В действительности никто из критиков валютного союза никогда всерьез не ставил этих неудобных вопросов, не говоря уже о том, чтобы дать на них удовлетворительные ответы. Они вновь и вновь заявляли, что как-нибудь удастся выйти на правильный обменный курс и тем самым избежать изменений паритета и широкомасштабных финансовых поддерживающих мер. В частности, экспертный совет предложил выбрать в качестве пригодного ориентира для определения правильного твердого обменного курса цены мирового рынка на торгуемые товары, произведенные на предприятиях ГДР. Имелось в виду, что эти товары с учетом установленного обменного курса станут конкурентоспособными. В результате, как считали, было бы достигнуто своего рода внешнеэкономическое равновесие, которое после введения конвертируемости приобрело бы устойчивый характер[7]
.Сегодня, по прошествии времени, такой взгляд на вещи кажется весьма далеким от действительности. Как бы там ни было, в 1990 г. ГДР, избавившись от вакуумного колпака социализма, оказалась перед необходимостью тотальной переоценки своей промышленной продукции на мировом рынке. При этом эта переоценка могла быть сделана только в сторону уменьшения ее стоимости. А это, в свою очередь, означало бы значительное снижение уровня заработной платы, пересчитанной на немецкую марку. Поскольку мобильность рабочей силы препятствовала ее адаптации к более низкой оплате труда, то производство соответствующих товаров просто бы прекратилось. По этой причине чистой иллюзией было бы внешнеэкономическое равновесие при обменном курсе и уровне заработной платы, которые могли бы удержать людей на Востоке страны.

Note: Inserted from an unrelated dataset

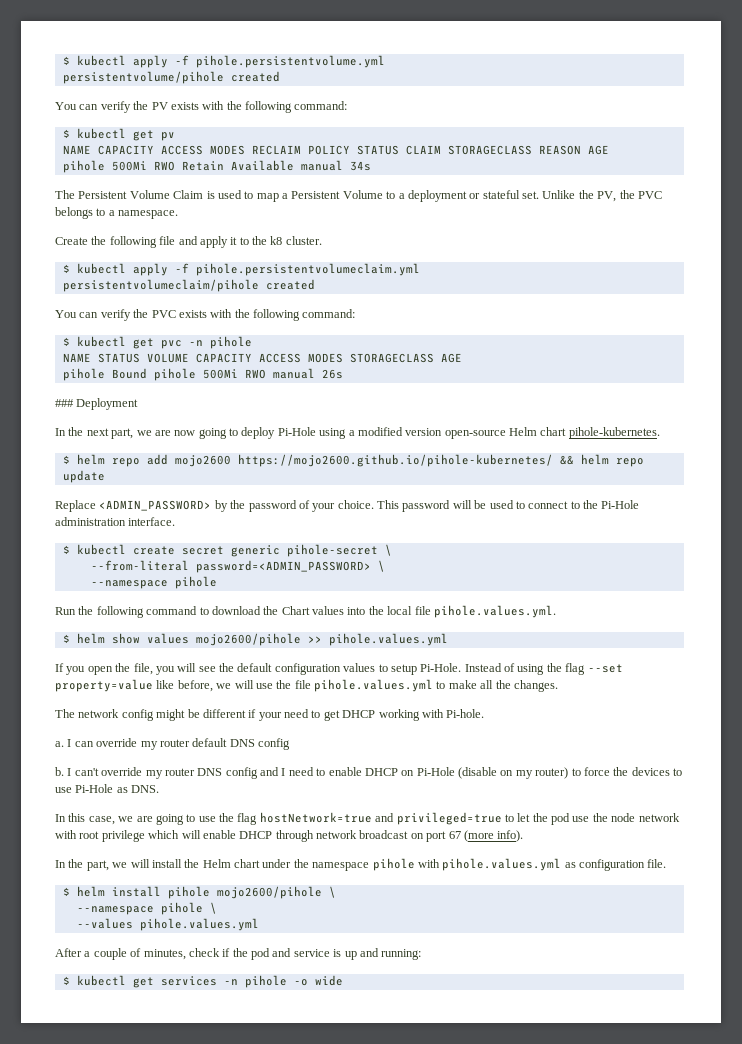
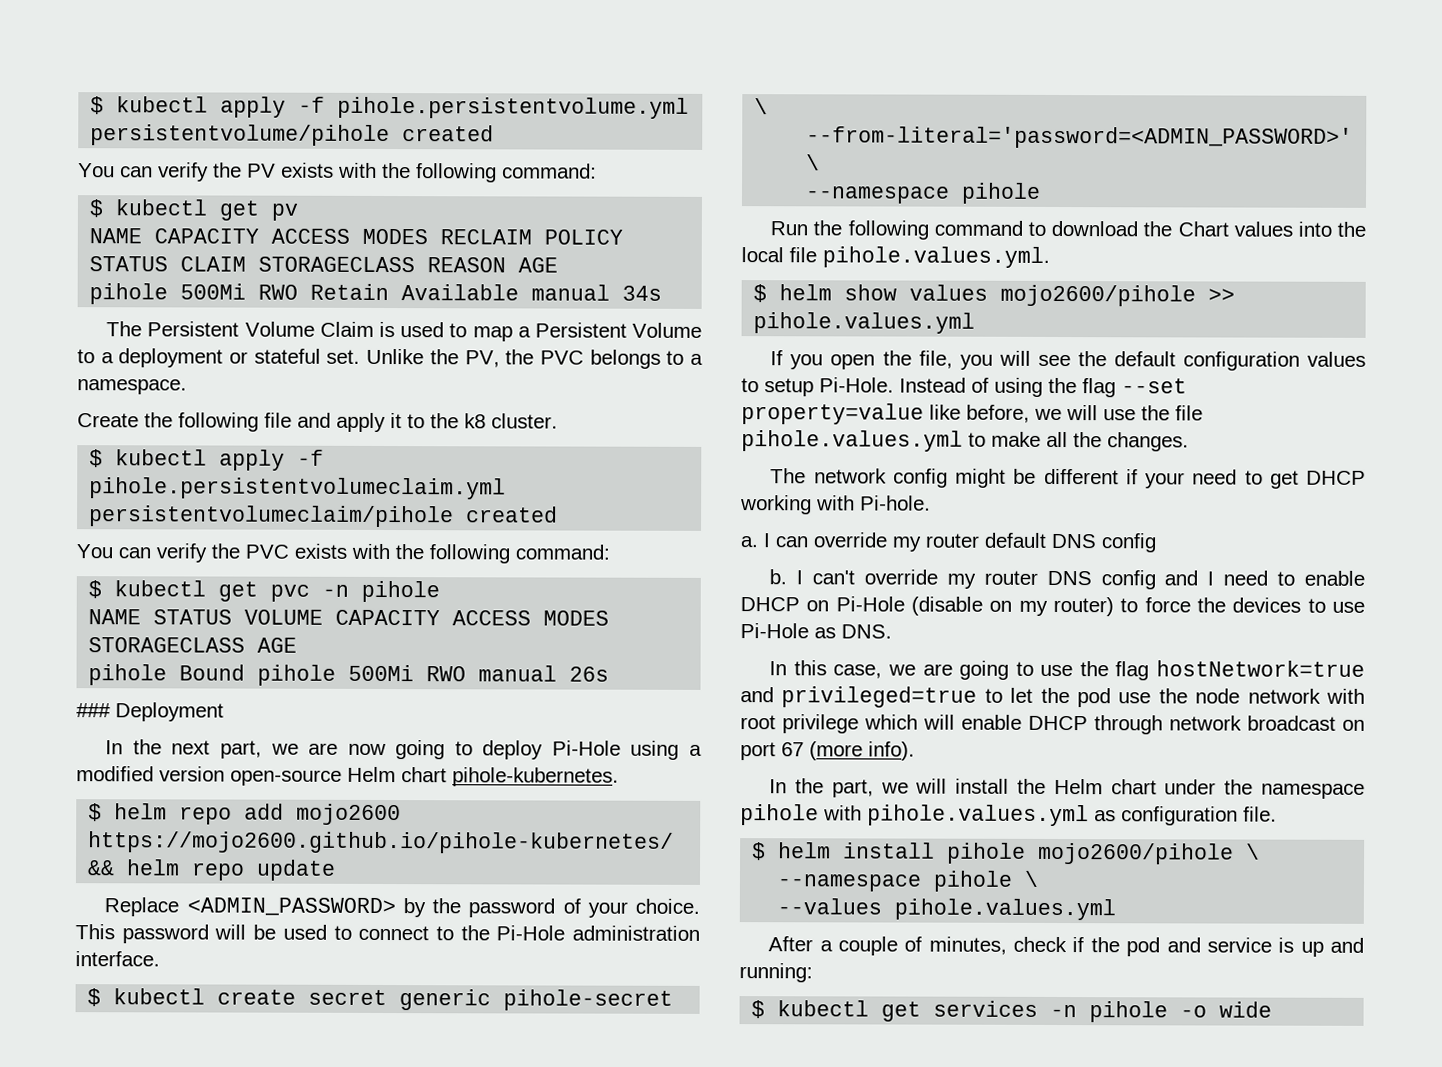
[90,560,371,573] --from-literal password=<ADMIN_PASSWORD> -> [806,126,1354,149] --from-literal='password=<ADMIN_PASSWORD>'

Здесь мы вновь сталкиваемся с основной экономической проблемой, возникшей вследствие падения Берлинской стены. С открытием границы восточногерманская рабочая сила обрела мобильность. При этом как бы походя она также разрушила возможность для обеспечения конкурентоспособности – благодаря более низкой внешней стоимости собственной валюты – тех продуктов, которые они сами изготавливали в ГДР. Граждане ГДР теперь пересчитывали свою заработную плату, номинированную в восточногерманских марках, на немецкую марку, тем более что значительная часть товаров, которые они хотели потреблять сами, производилась на Западе страны и должна была быть оплачена в немецких марках. Реакцией на слишком сильное уменьшение выраженного в немецкой марке стоимостного содержания заработной платы, номинированной в восточногерманских марках, была бы в результате девальвации валюты миграция рабочей силы на Запад. То есть девальвация как инструмент восстановления конкурентоспособности оказалась бы совершенно непригодной – в силу такого фактора, как обретенная свобода передвижения. Поэтому цена полного отказа от такой меры была бы не слишком высока.